A light is at the top of a pole $50$ft high. A ball is dropped from the same height from a point $30$ft away from the light. How fast is the shadow of the ball moving along the ground $1\over 2$ seconds later? (Assume the ball falls a distance $s = 16t^2$ft in $t$ seconds.)
The way I attempted at this is as so:
The geometrical picture we are looking at is of two heights ($= 50$ft) $30$ft horizontally away from each other. One of the heights decreases towards the horizontal at a rate $-16t^2$. As this height decreases, connect the tips of both heights with a line and produce this line till it hits the horizontal. Call the length between the point at which the line hit the horizontal and the foot of the decreasing height $x$. Then the tip of this length is the shadow of the ball, and it is required to find the rate at which this length decreases. The image below should provide a visual aid:
Call the balls height from the horizontal $y$ (this is $50 - 16t^2$ on the picture), then by what is given, ${dy\over dt}=-32t$ (since $y = 16t^2$)

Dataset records
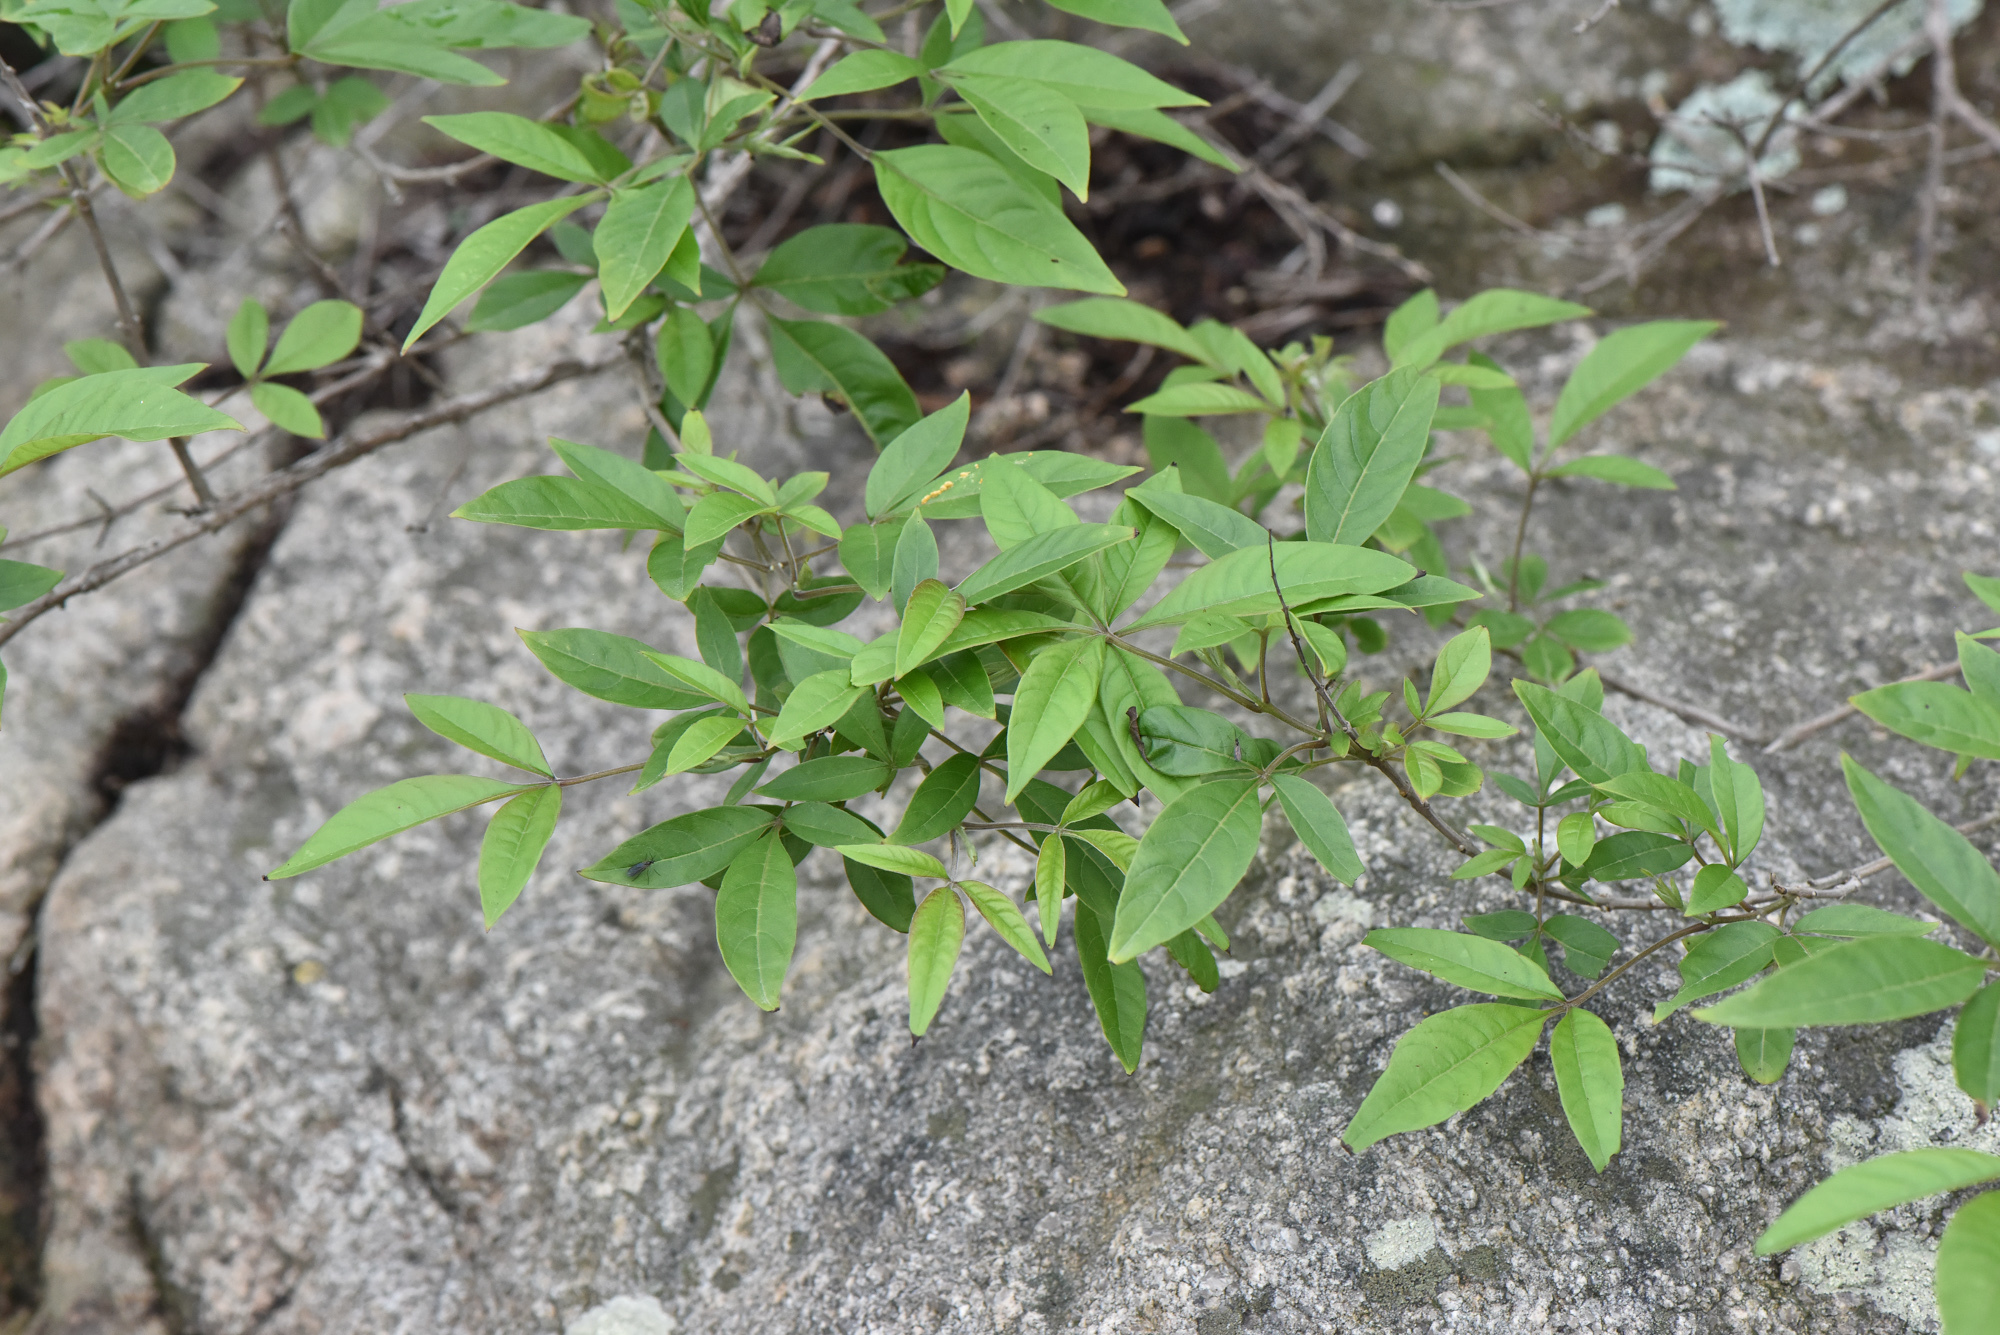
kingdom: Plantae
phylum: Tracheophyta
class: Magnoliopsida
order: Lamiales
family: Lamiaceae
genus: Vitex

---

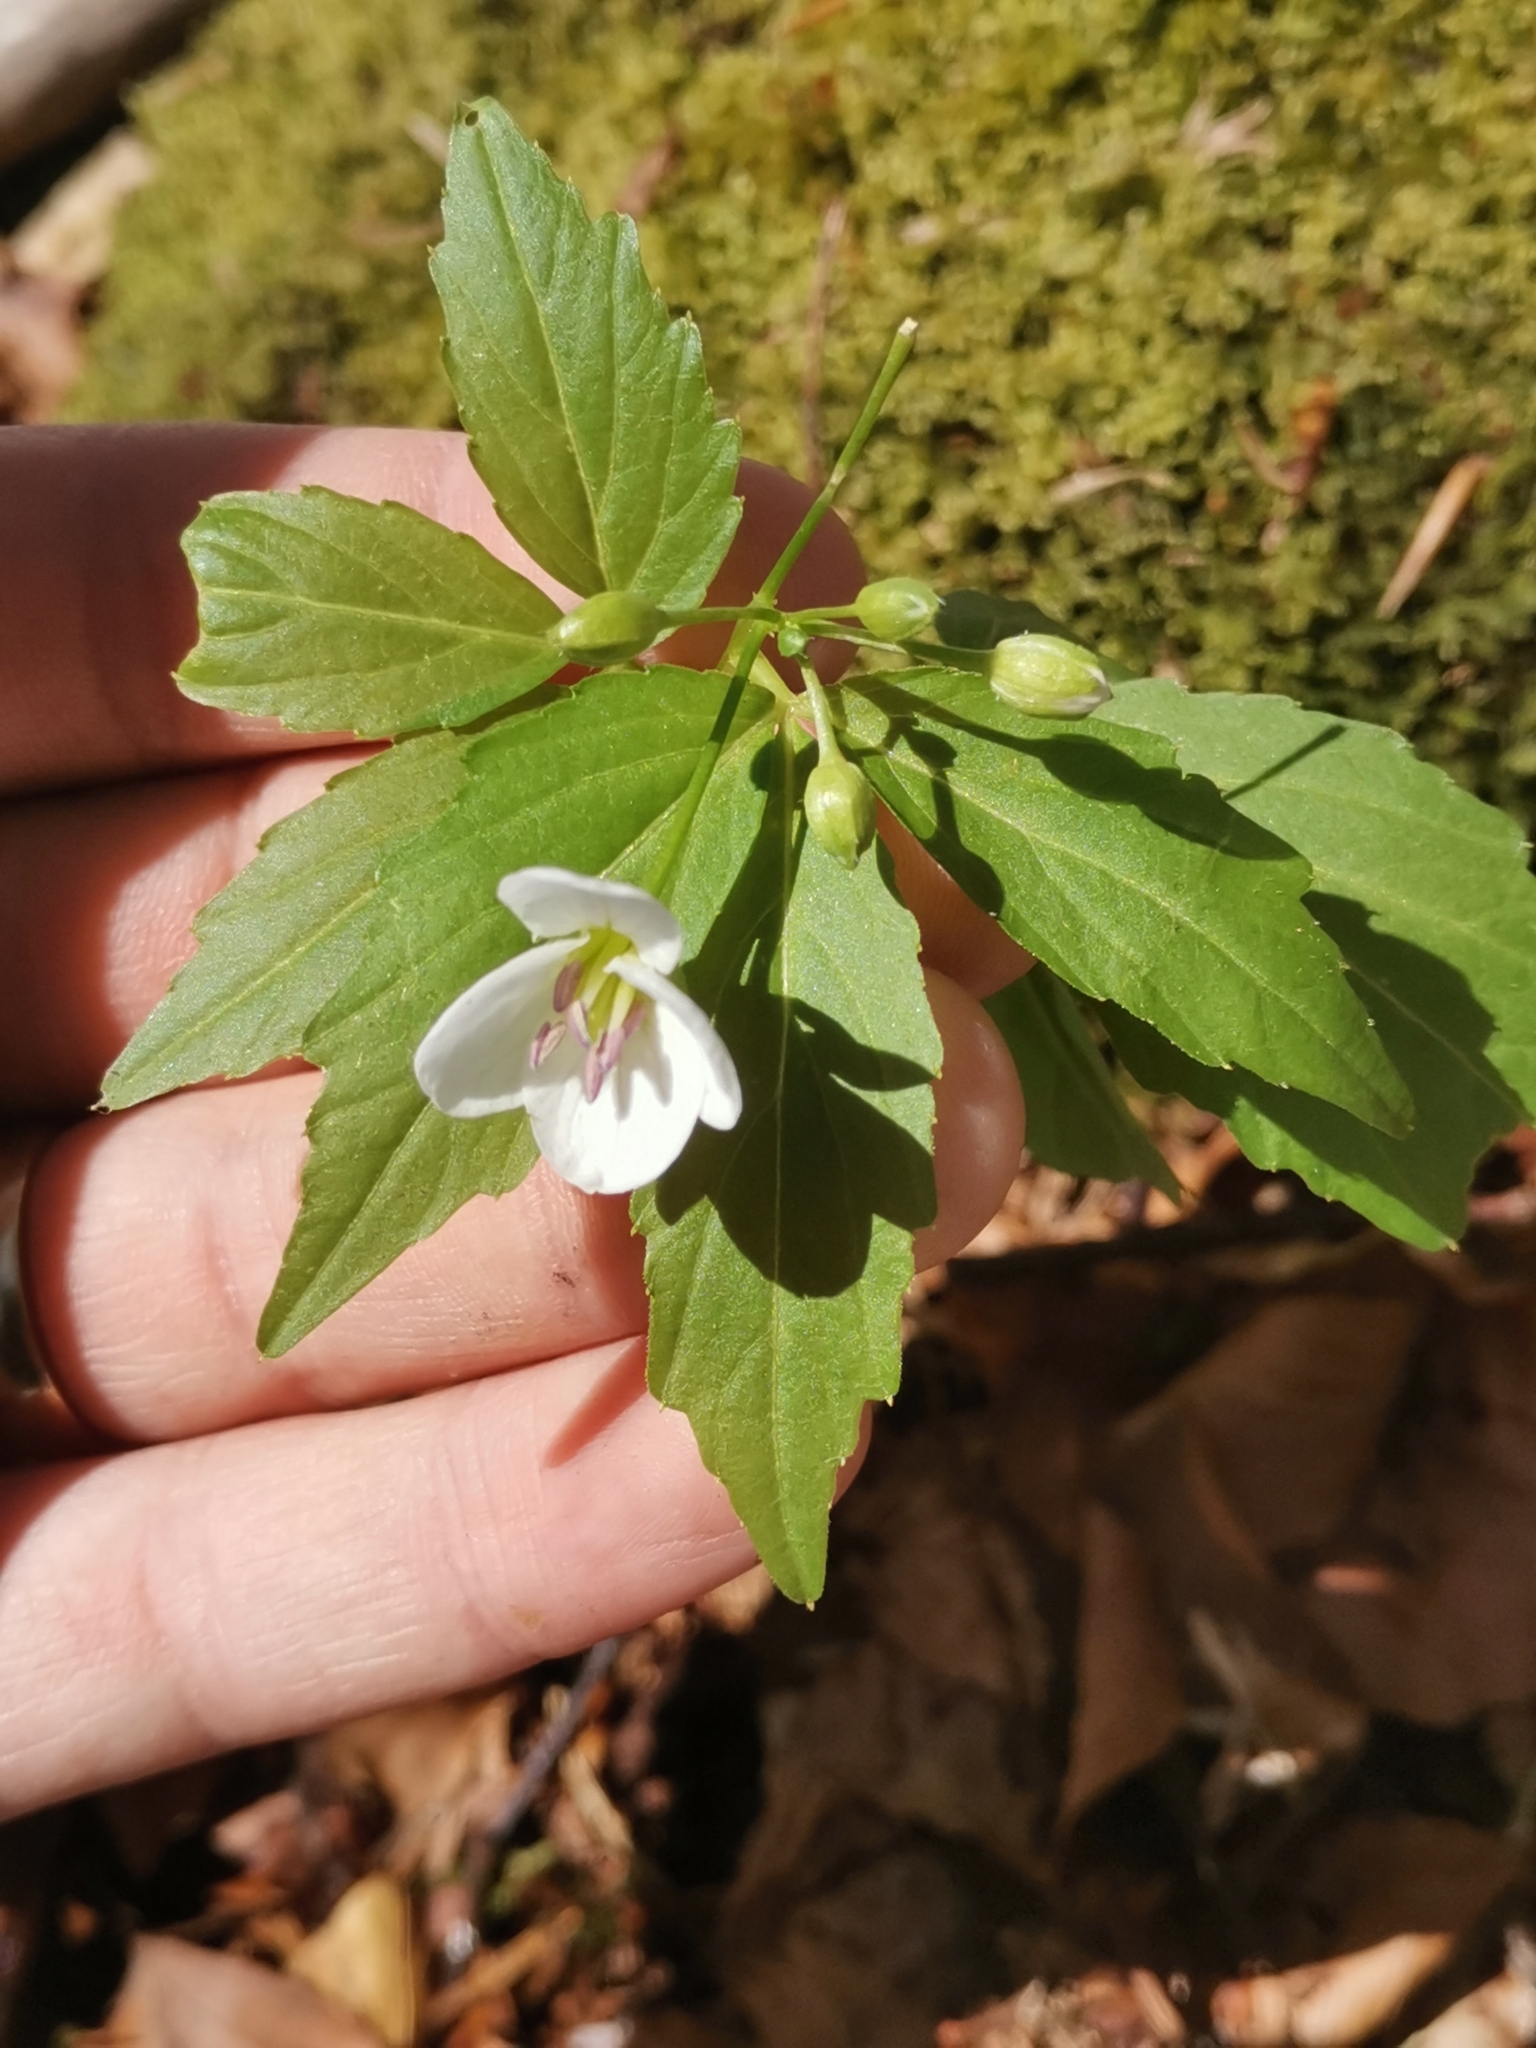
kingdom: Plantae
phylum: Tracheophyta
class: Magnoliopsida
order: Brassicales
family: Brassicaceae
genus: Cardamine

Requests.
a. In the falling-ball shadow problem, how far from the light is the ball dropped?
b. Translate this sentence from the falling-ball shadow problem into Spanish: "A light is at the top of a pole $50$ft high."
c. Pick up the falling-ball shadow problem right after its last sentence and carry the working forward.

Responses to the exercise.
a. 30 feet.

b. Una luz está en lo alto de un poste de $50$ pies de altura.

c.
An obvious relation between the variables and the constants is of the proportionality between the sides of the triangles.
${x\over y} = {x + 30 \over 50}$
Solving for $x$, $x = {30y \over 50 - y}$
Implicitly differentiating, $x^\prime = 30y(50 - y)^{-2}y^\prime + (50 - y)^{-1}30y^\prime$
Substituting for $y^\prime = -32$, we get $x^\prime = -1500$.
Is this result correct? I must ask for I do not consider myself yet experienced, hence I have to get constant affirmation from those more professional. Thank you in advance.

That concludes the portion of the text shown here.